Farmers on both sides of the ditch have rejected the proposed livestock emissions levy currently being considered for New Zealand’s agriculture sector.
Industry body Beef + Lamb New Zealand has been working with the New Zealand Government to design a farm-level levy on sheep and cattle in order for agriculture to be excluded from an emissions trading scheme.
Andrew Morrison, the chair of Beef + Lamb New Zealand, said that the scheme, which wouldn’t be adopted until 2025, was essential for maintaining social license.
“This is our sector’s plan to manage emissions on-farm in a practical and fair way while keeping agriculture out of an emissions trading scheme,” he said.
“Doing nothing is not an option. Our consumers are asking for action and so are our communities.”
Many farmers have hit back at the plan, saying that another tax would drastically reduce the profitability and viability of sheep and cattle enterprises.
“There is no support from grassroots farmers in New Zealand for this tax,” said Steve Craston, a dairy farmer near Hamilton on New Zealand’s north island.
“By 2030, a lot of farmers will paying $15,000-$50,000 each for this tax and it’s going to cause a huge amount of damage. A lot of these guys will just be forced out of business.”
Mr Cranston said that New Zealand farming operated on a climate-neutral basis and that efforts to reduce emissions would offset industries outside agriculture.
“This is an issue for farmers globally because consumers around the world are being led to believe that farming is bad for the climate,” he said. “I think we really need some leadership by the IPCC (Intergovernmental Panel on Climate Change) and scientific community to get together and fix agricultural emissions accounting because at the moment it’s highly misleading and it’s damaging all of our reputations.”
Carbon Neutrality Still the Goal for Australian Farmers
While the move has worried some Australian farmers, the Agriculture Minister sought to reassure the industry that a similar approach would not be on the cards domestically.
“A tax similar to the one floated in NZ is not something the government is considering.
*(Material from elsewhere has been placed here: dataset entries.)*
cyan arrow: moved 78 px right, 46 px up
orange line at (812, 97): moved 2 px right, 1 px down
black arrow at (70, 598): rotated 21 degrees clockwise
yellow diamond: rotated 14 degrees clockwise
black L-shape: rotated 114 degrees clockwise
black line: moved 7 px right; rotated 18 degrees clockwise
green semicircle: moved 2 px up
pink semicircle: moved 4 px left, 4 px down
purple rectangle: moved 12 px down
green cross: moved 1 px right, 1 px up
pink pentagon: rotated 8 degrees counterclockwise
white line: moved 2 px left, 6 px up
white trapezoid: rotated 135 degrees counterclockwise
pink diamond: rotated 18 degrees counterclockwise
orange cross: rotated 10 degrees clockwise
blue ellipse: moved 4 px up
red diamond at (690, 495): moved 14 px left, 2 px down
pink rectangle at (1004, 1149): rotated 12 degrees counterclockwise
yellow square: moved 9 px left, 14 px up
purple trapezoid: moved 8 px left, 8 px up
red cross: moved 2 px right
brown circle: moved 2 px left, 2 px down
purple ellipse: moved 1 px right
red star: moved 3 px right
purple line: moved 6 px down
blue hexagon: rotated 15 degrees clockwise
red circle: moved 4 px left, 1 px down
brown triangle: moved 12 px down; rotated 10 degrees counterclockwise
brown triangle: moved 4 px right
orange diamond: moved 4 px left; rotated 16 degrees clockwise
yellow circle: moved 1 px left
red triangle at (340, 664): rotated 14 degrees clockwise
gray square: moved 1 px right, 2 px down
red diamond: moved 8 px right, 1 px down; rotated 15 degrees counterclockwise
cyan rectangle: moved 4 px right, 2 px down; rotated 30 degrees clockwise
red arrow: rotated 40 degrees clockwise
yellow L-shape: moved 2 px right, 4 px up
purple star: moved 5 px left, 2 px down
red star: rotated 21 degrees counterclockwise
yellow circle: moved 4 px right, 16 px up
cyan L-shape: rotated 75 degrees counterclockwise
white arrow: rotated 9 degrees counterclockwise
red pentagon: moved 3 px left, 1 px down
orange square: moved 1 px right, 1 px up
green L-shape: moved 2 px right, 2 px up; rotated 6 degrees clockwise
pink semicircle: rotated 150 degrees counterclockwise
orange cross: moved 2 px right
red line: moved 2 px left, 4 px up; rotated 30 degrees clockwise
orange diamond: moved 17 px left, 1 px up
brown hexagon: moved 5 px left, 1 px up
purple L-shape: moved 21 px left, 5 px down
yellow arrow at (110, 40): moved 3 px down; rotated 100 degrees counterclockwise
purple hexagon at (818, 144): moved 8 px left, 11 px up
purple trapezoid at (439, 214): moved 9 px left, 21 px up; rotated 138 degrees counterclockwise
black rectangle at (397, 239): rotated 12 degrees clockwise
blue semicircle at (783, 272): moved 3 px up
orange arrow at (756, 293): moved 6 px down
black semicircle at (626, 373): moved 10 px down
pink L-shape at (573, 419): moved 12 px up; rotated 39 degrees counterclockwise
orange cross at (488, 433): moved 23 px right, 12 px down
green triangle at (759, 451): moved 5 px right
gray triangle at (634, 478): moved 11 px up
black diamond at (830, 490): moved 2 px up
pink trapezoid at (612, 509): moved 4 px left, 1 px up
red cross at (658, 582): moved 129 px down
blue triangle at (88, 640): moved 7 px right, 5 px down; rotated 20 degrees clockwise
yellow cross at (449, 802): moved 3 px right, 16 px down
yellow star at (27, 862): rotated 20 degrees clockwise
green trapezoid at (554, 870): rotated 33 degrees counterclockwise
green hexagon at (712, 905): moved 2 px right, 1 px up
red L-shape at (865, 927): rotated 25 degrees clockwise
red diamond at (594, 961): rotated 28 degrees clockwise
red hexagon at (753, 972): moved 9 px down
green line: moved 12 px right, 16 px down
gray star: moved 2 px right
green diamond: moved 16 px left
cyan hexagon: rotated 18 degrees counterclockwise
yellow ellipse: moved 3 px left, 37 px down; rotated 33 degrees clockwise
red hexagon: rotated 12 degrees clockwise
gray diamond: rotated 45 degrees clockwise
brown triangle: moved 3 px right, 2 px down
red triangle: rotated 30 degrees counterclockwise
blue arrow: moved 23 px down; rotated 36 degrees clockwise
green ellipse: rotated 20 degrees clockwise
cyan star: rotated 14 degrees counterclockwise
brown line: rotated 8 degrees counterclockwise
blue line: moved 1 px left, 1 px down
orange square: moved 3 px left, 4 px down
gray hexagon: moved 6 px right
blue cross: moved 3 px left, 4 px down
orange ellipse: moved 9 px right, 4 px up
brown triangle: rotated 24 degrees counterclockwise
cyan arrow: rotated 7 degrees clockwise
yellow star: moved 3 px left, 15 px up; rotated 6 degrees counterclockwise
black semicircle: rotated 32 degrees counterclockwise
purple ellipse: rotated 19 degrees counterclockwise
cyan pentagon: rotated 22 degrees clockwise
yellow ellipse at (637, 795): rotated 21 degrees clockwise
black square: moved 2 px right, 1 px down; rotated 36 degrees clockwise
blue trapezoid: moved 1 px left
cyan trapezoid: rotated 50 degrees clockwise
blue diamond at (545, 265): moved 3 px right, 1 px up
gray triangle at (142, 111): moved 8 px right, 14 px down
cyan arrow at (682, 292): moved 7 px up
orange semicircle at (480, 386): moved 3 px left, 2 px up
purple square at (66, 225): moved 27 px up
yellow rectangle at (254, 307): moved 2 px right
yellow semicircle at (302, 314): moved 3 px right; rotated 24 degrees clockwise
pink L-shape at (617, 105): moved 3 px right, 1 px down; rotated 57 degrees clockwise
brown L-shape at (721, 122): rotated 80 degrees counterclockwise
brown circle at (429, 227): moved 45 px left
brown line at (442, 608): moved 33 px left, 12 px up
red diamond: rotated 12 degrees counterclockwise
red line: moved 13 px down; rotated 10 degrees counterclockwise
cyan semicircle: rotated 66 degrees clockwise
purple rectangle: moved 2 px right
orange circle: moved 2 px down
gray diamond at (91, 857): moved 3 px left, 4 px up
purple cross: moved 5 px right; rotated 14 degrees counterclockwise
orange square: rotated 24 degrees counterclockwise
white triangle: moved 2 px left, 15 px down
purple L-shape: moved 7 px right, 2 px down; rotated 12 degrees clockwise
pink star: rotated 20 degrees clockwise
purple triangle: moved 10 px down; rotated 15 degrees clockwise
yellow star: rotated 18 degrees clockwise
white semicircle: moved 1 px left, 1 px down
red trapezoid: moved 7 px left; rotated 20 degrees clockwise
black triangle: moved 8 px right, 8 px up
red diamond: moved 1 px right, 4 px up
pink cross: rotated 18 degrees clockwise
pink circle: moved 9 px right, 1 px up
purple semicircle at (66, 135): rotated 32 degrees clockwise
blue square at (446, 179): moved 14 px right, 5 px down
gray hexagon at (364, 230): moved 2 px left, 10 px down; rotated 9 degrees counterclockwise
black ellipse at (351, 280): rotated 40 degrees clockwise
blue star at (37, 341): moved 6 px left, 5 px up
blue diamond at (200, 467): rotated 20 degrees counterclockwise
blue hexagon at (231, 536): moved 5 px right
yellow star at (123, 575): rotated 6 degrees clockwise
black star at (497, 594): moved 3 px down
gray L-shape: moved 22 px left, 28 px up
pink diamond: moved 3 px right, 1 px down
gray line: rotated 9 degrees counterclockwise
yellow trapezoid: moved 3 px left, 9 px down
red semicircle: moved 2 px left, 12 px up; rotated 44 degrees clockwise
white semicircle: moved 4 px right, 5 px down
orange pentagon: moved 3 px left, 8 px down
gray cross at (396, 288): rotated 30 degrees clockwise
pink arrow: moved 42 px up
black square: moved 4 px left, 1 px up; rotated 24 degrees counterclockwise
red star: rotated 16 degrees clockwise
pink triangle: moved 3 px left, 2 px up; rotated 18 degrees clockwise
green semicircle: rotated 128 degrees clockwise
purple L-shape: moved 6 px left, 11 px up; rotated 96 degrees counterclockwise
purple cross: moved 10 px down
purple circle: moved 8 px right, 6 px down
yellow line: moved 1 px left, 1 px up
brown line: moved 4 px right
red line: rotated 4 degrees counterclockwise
The Australian government will continue to support and work with our agricultural industries to reduce their emissions,” said Agriculture Minister Murray Watts.
“The Australian red meat industry has set its own target to be carbon neutral by 2030.”
Australian livestock farmers have already undertaken much of the work to achieve carbon neutrality with the red meat sector slashing their carbon emissions by more than 50% between 2005 and 2016.
Under the CN30 program, Meat and Livestock Australia has pledged almost $200 million in investments to help farmers achieve a net-zero target by 2030, mainly through the adoption of greenhouse gas emissions avoidance activities and by encouraging farmers to sequester carbon on-farm.
Mitigating Carbon “More than Ticking a Box”
In Western Victoria, Mark Wootton’s farming operation achieved carbon neutrality in 2010 by planting 600 hectares of trees on his 3,300 hectare property near Hamilton.
While the milestone has provided a marketing advantage, Mr Wootton said that the improvements to his farm had also improved productivity and biodiversity.
“There’s the shelter that improves your pasture growth because the soil’s warmer, there are higher lambing percentages, and better calving because you’ve got better shelter,” he said.
“We have amazing biodiversity gains here. We started with 47 species of birds, we now have 159, so there are a lot of good reasons to do it beyond the carbon neutrality.”